Exemplo: chamar massacres de “danos colaterais”. Descontextualização:
pegar factos reais e apresentá-los fora de seu contexto para manipular seu
sentido. Omissão seletiva: mentir pelo que se cala, pelo que não se
mostra. Repetição hipnótica: instalar uma mentira como verdade por simples
repetição.
Hoje não estamos diante de uma
decadência da verdade, mas diante de uma mutação do regime da falsidade. A
chamada “pós-verdade” não significa que a verdade morreu, mas que a mentira se
aperfeiçoou. Ela mudou de forma e velocidade. Adaptou-se ao ritmo das redes, à
estética dos memes, ao formato dos aplicativos. A mentira contemporânea é
acelerada, viral, segmentada e lucrativa. A pós-verdade é a fase digital do
sistema de falsidades do capitalismo. Já não é necessário que uma mentira seja
crível: basta que reforce uma emoção. O ódio, o medo, o desprezo… são os
vetores afetivos da falsidade. E os laboratórios do capitalismo sabem disso. É
por isso que investem milhões em estudar o comportamento do público, em
projetar campanhas de manipulação emocional, em automatizar a mentira com
inteligência artificial.
Exemplos? As “armas de destruição
em massa” no Iraque. As “crises humanitárias” na Venezuela. O “narcoestado”
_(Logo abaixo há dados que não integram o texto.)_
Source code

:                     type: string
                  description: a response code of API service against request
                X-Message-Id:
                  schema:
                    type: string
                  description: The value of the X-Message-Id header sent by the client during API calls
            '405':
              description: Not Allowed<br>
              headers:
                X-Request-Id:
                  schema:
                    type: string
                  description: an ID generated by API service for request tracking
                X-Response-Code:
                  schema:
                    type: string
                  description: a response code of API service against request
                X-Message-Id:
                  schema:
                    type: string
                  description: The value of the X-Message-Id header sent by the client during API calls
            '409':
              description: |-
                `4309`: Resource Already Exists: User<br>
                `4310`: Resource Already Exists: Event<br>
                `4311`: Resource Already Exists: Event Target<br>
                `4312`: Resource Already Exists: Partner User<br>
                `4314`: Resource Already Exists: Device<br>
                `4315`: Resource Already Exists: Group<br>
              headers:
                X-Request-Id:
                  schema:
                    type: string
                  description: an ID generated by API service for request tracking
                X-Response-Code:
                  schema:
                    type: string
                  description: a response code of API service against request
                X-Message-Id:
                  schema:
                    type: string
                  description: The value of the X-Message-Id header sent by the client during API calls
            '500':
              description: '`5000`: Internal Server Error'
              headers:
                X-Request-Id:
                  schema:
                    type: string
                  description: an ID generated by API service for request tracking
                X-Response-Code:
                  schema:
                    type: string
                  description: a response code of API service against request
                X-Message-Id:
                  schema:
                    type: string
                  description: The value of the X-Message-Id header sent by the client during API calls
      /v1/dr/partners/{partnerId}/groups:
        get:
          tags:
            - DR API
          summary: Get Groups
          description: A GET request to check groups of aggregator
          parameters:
como forma de criminalizar projetos soberanos na América Latina. Todas mentiras
com função estratégica: justificar a intervenção, enfraquecer a organização,
semear a desesperança. Diante da mentira sistémica, a crítica semiótica não
pode se limitar a denunciar erros. Deve desmascarar estruturas. Deve revelar os
interesses por trás das palavras. Deve construir uma pedagogia da suspeita, mas
também uma pedagogia da verdade popular. A verdade não é neutra. É um campo de
disputa. Uma trincheira. Uma batalha de classes. Fidel dizia: “A verdade deve
ser dita, mesmo que doa”. Gramsci dizia: “A verdade é sempre revolucionária”.
Lenin dizia: “A coisa mais revolucionária que se pode fazer é dizer a verdade”.
E AMLO diz: “A mentira é reacionária, a verdade é revolucionária”.